Capturing that aesthetic on record, however, proved tougher than the band anticipated. The journey began in late summer of 2011, when they decamped to Los Angeles and spent six weeks working non-stop with Mickey Petralia (Flight of the Conchords, Ladytron, Peaches). "We weren't about to say no to that opportunity," insists Andanar. It had a profound effect on their music, too. "We stepped up our songwriting, and learned to not clutter up the songs too much." Upon returning home, the five-piece retreated to a remote manor and continued writing, and subsequently recorded the new songs with manager Scott Horscroft (The Presets, Sleepy Jackson, Silverchair) in the producer's chair.
The recordings that emerged from all these sessions were polished and professional… but something felt off. In a daring move for a young band with escalating buzz, Gold Fields decided to start over yet again. With new knowledge and experience under their collective belts, they returned to the D.I.Y. methods that'd yielded their initial successes.
Gold Fields had written and recorded all its early material—not only the demos that secured their record deal, but also the tracks that formed the basis of their debut single, "Treehouse," and subsequent self-titled EP—in Andanar's bedroom. Once again they retreated home to Ballarat, a Victorian era boomtown located about an hour's drive west of Melbourne. With help from friends and borrowed equipment, they fashioned an ad hoc studio in the Fuller family's garage and customized it with strings of Christmas lights, early album art, and even an illuminated Gold Fields light box built by Fuller's brother-in-law.
It was the dead of winter outside, so the boys staved off chills by keeping their bodies and imaginations in constant motion. As soon as basic parts had been laid down, the quintet devoted several days to the sort of playful experimentation that had characterized their earlier work, making beats by banging on chairs and discarded lumber.

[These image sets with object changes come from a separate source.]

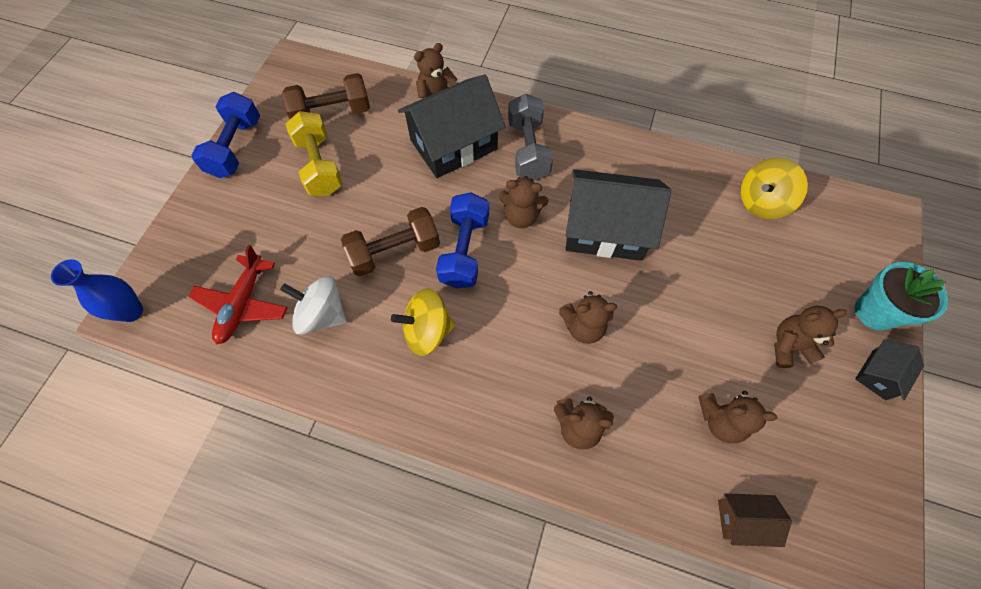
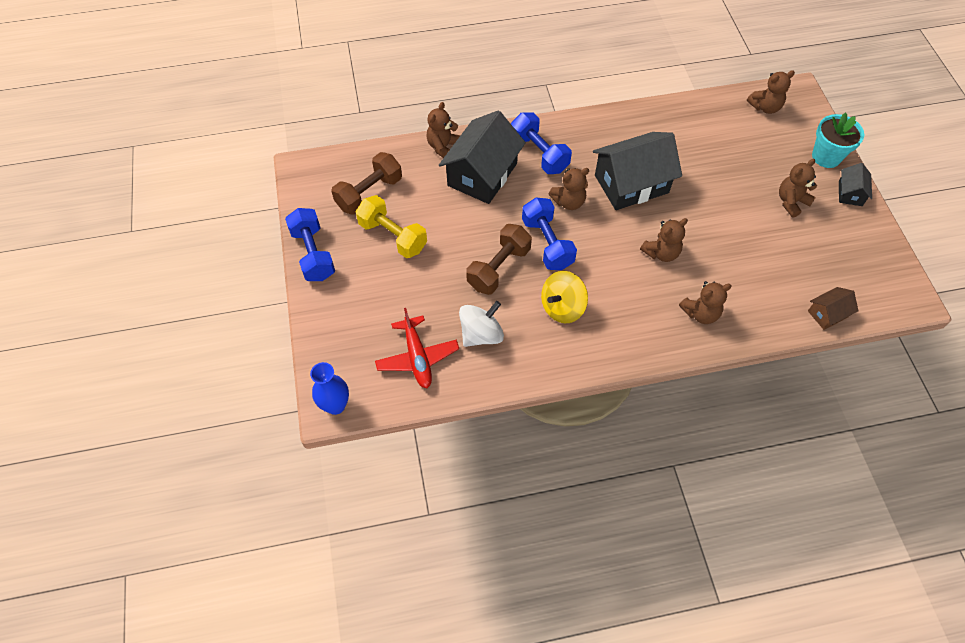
camera: 30 degrees left, 5 degrees down
(322, 314) = (481, 334): white spinning top -> white spinning top turned 150 degrees clockwise
(528, 150) = (539, 154): grey dumbbell -> blue dumbbell
(720, 420) = (780, 265): brown teddy bear -> brown teddy bear (765, 107)
(761, 202) = (718, 118): yellow spinning top -> none

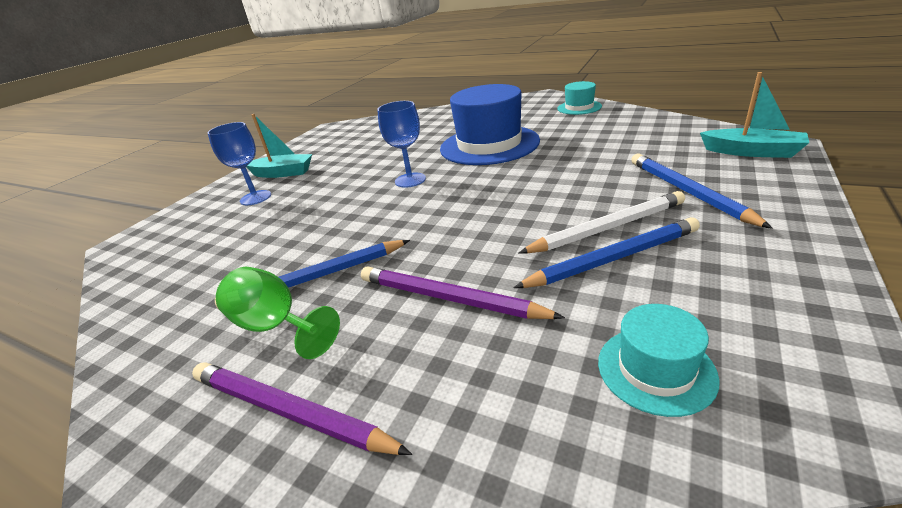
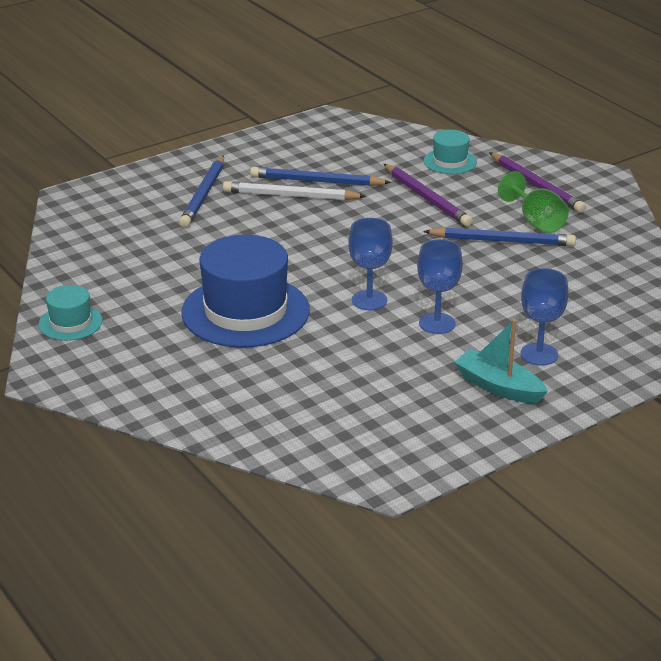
camera: 155 degrees left, 0 degrees up
(345, 187) = (437, 323): none -> blue goblet
(655, 369) = (369, 145): turquoise hat -> turquoise hat (450, 161)
(751, 152) = (100, 200): turquoise boat -> none

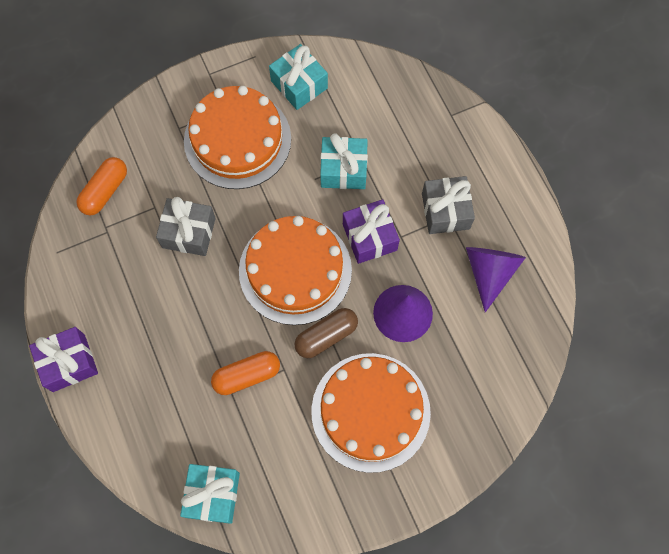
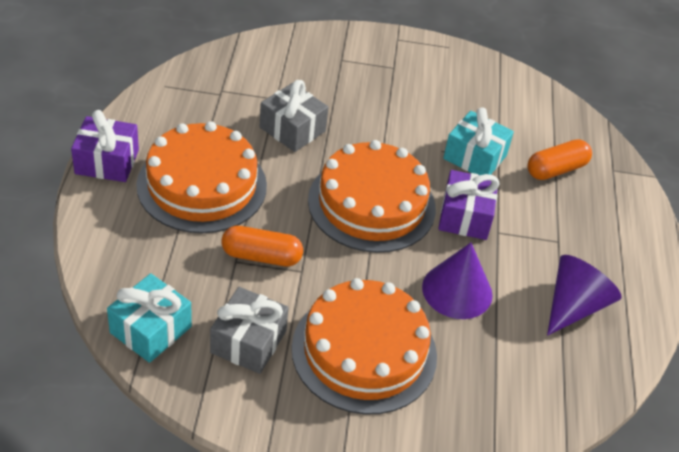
camera: 25 degrees right, 25 degrees down
(105, 191) = (242, 68): orange capsule -> orange capsule (556, 169)
(237, 140) = (388, 91): orange cake -> orange cake (202, 185)
(299, 84) = (475, 82): turquoise gift -> none
(326, 336) = (364, 268): brown capsule -> none
(445, 211) = (558, 236): grey gift -> grey gift (248, 342)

Other bands might have buckled under the strain of devoting so much time and energy to making a single record, but Gold Fields is a tight-knit lot, the result of friendships that predate the group's formation in early 2010. Now all those countless hours together paid off. Assisted by engineer and longtime colleague Malcolm Besley, the band's performances flowed forth freely and fluidly, yielding the organic sounding results they'd sought. "This time we definitely knew what we wanted," concludes Andanar. "We knew what the songs should sound like, and now realizing the sound in our heads was the challenge."
Gold Fields traveled a long way, both geographically and musically, to get to this point; no wonder the boys were willing to go the extra mile to make sure their debut full-length sounded just as they'd imagined it should. With all its twists and turns, making Black Sun turned out to be a bit of an odyssey, but one that ultimately concludes with a very happy ending—and the promise of more adventures to come.